La distillation pour 10 millions d’hectos ?
Le député européen Éric Andrieu appelle à la distillation pour éviter un crack dans le monde du vin. La profession appuie.
Il y a 10 ans que le monde viticole n’avait plus eu recours à la distillation, mais aujourd’hui c’est une des voies envisagées pour atténuer l’impact de la crise en cours. “Oui, c’est un dispositif que nous demandons, avec plusieurs pays européens d’ailleurs” détaille Miren de Lorgeril, présidente du Conseil interprofessionnel des vins du Languedoc. “Nous sommes au mois d’avril, nous savons que les deux ou trois mois de consommation qui manquent ne seront pas rattrapés d’ici les prochaines vendanges, d’autant plus que la crise est mondiale. Et ce, même si les consommateurs continuent de boire du vin, il manque tout le canal de la restauration, il n’y a plus de fêtes, plus de rencontres dans les familles, ce sont autant d’occasions qui se sont évaporées.” Dans la demande exprimée par Éric Andrieu, il est fait mention d’un prix de distillation de 80 euros l’hecto, pris en charge par l’Union européenne à hauteur de 35 €. “Avec ce tarif-là, il est clair que cela va surtout concerner les IGP du Languedoc ou les AOP non valorisées qui atteignait récemment péniblement 130 euros, dans tous les bassins de la vallée du Rhône ou Bordeaux » ajoute la présidente du CIVL.
Aide au stockage
“Pour les AOP à 200 euros et plus l’hecto, nous demandons plutôt une aide au stockage, pour laisser le temps aux entreprises de laisser passer l’orage. Après, souvent dans la région, les entreprises produisent à la fois de l’IGP et de l’AOC, donc elles pourront prendre des arbitrages adaptés à leur cas particulier.” Autre demande émise par les professionnels, l’augmentation temporaire de la possibilité d’incorporer les vins du millésime suivant dans les rosés. Tolérée à hauteur de 15 %, les professionnels voudraient qu’elle soit élargie jusqu’à 30 %, de façon à rafraîchir les stocks de rosés 2019 qui ne seront pas commercialisés.
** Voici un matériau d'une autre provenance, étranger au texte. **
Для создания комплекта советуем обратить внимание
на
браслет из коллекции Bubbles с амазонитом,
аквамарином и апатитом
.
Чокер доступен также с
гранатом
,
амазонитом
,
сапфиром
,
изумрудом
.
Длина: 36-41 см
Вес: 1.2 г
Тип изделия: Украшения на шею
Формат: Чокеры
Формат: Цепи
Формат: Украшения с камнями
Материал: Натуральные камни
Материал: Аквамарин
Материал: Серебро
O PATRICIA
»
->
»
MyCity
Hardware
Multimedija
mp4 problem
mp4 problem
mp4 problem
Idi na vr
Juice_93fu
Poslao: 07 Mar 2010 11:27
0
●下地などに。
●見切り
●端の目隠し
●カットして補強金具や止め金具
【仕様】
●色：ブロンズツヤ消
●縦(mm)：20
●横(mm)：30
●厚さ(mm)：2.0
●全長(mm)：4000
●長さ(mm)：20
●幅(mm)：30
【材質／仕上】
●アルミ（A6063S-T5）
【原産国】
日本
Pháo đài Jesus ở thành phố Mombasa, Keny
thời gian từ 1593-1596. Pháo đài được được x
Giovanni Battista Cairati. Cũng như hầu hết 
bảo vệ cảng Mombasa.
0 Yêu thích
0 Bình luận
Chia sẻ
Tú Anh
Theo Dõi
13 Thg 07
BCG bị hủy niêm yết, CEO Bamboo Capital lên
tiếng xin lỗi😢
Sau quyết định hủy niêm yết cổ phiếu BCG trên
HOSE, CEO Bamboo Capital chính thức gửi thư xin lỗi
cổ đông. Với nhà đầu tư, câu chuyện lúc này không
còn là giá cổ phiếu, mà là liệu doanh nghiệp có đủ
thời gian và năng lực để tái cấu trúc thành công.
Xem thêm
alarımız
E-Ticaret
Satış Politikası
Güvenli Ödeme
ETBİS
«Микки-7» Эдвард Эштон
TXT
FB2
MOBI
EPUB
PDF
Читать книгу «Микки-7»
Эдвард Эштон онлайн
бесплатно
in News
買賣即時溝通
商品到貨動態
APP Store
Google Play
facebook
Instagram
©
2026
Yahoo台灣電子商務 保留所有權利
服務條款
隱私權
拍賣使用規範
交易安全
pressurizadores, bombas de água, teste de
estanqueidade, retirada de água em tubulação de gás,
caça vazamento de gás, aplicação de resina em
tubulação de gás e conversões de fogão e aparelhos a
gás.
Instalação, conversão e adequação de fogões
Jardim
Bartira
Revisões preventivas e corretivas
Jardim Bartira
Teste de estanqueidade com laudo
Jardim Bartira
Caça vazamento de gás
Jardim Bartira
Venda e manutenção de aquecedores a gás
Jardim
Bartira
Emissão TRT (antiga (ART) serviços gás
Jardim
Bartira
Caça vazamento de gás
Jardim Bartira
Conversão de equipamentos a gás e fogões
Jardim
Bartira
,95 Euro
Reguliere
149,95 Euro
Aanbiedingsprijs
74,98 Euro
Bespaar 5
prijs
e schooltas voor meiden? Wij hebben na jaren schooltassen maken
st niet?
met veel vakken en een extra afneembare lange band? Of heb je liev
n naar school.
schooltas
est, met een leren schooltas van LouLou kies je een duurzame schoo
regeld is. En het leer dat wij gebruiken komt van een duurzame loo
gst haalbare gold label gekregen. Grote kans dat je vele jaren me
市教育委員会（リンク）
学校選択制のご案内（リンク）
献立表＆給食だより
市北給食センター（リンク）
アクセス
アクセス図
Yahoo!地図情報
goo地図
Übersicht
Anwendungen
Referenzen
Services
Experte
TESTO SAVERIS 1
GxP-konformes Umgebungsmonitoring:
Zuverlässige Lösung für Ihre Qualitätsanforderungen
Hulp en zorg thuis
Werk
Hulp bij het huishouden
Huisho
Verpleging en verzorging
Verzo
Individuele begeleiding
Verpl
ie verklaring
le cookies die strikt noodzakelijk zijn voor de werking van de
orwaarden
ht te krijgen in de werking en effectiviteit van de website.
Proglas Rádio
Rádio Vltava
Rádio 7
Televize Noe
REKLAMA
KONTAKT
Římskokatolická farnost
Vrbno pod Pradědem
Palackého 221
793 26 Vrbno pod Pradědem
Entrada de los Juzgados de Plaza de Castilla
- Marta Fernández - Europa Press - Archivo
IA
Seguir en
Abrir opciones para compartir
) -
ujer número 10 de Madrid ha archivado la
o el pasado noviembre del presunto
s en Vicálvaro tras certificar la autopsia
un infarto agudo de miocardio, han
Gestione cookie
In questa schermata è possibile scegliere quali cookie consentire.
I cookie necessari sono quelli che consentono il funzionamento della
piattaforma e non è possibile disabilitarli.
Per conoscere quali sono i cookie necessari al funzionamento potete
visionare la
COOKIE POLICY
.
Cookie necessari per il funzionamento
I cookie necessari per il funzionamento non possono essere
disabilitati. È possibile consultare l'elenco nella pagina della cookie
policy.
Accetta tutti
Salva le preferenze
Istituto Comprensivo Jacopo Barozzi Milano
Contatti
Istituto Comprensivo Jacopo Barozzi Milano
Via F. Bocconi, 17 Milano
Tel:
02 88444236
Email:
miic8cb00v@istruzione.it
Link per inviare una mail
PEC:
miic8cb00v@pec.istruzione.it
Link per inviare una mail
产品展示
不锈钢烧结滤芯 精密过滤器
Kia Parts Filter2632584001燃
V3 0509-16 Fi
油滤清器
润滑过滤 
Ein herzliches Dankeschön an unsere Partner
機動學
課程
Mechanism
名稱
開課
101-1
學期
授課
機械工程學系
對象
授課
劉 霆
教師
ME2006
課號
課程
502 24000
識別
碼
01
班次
Mais ce qu’attend la filière aujourd’hui, en plus des mesures, c’est qu’elles soient prises rapidement. “Nous sommes à seulement quatre mois de la vendange, des décisions rapides nous aideraient à préparer la sortie de crise et à ne pas avoir à nous concentrer sur le sauvetage des entreprises lorsque le marché redémarrera.” La mesure de distillation est demandée pour 10 millions d’hectos (1 milliard de litres) quand la production européenne a été estimée à 156 millions d’hectos l’an dernier. C’est dire l’ampleur du problème.